(Exercise aim) Count the lines in the records below that contain the string "qUnion" and give only that number.
-------- Data lines
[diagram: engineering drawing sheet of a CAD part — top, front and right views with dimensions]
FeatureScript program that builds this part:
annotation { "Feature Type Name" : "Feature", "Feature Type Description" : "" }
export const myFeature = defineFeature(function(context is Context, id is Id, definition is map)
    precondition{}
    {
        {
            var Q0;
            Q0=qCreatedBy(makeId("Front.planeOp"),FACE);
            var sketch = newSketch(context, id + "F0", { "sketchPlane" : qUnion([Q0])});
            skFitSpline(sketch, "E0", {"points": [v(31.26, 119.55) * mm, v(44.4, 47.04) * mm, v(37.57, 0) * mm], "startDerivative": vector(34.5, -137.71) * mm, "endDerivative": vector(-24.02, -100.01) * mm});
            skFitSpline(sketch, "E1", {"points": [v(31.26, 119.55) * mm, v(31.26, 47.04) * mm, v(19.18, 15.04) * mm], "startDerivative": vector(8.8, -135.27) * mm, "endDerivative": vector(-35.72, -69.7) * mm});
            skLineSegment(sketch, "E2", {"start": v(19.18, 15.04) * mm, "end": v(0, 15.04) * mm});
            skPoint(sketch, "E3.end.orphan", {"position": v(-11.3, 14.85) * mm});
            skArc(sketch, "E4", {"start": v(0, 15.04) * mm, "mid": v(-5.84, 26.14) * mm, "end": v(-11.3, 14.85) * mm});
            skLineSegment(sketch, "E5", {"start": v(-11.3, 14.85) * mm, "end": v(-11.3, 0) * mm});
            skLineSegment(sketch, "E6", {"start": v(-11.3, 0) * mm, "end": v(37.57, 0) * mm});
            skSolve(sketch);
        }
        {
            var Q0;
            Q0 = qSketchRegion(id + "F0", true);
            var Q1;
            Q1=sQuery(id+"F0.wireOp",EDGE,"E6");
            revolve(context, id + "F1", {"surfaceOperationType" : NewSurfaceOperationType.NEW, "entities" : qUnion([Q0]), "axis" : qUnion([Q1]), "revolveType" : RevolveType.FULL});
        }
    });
----------------
(Correct output) 2